Thursday, March 28, 2024

NDG Bookshelf Bait: A Novel explores what happens when a shark blocks what you want most

BaitBy Terri Schlichenmeyer

You can’t quite reach.

And that’s frustrating. What you want is just beyond your fingers. You can see it, but you can’t make your arm longer or stretch your hands. You want something – and it’s just out of reach, which makes you growl. It makes you grab a chair, stool, step, or a taller person with a longer grip.

Or, as you’ll see in the new book “Bait” by J. Kent Messum, you may need to reach for shark repellant.

Nash Lemont was having the best trip of his life.

He could feel the sun on his face, the sand under his back. He could smell salt water and hear lap-lap-lap of the ocean. It was so real. That last hit of heroin he had must’ve been some good stuff.

But as Nash struggled awake, he realized that what he was feeling was no mere heroin trip. No, he was actually on a beach, along with five other people: a huge black man, a Hispanic chica, some skinny kid, a man with dreadlocks, and girl who might’ve been pretty if she didn’t have arms full of tracks.

Junkies, every one of ‘em, it was obvious.

But where they were and why… that was a good question.

Nash wasn’t even sure how he got to the beach. He remembered a cold-eyed dude staring at him at the grocery store, and two precisely-chiseled men who followed him to a Miami club, but that was all. Once they stopped their petty bickering, his compatriots had similar stories. They all remembered encountering some creep, just before they’d gotten ahold of the best heroin they’d ever had – and then, nothing.
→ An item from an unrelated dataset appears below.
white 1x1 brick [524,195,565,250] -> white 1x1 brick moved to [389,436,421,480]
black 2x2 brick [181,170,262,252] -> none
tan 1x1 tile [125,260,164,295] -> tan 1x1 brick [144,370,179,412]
The solution to their bafflement was in a trunk half-buried in sand.

The trunk held sandwiches and water, and a message that directed them to an island to the north. There, they’d find more provisions and a box of that excellent smack.

They only had a short swim to get there.

On a yacht just beyond the beach, Captain Greer peered through binoculars at the junkies on the sand. He and his men used to be the most secret of Secret Ops, and they hated addict scum for a number of reasons. A little game in shark-infested waters was a very nice diversion…
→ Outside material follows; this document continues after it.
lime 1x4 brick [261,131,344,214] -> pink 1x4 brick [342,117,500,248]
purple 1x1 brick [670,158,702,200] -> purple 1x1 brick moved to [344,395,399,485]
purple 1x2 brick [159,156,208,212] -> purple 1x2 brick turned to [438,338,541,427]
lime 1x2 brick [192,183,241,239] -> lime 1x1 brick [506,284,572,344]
You can’t live without chocolate. You need your morning coffee. Nearly everybody has a secret little craving, which is why I think “Bait” resonates so well.

It also seems that everyone’s fascinated with the ferocity of sharks, a squirm that author J. Kent Messum uses to its blood-and-guts fullest here. Written with a biting wit, sharp characters that are curiously likeable, greed, horror, and a surprising ending, this novel comes from beneath, seizes you in its teeth, and shakes. Really: what more could you want?

If you’re worried about sharks in tornadoes, that’s nothing. Sharks keeping you from something you want… now, there’s a story. If that sounds good to you (and who can resist a shark book?), then “Bait” is a novel you’ll want to reach for.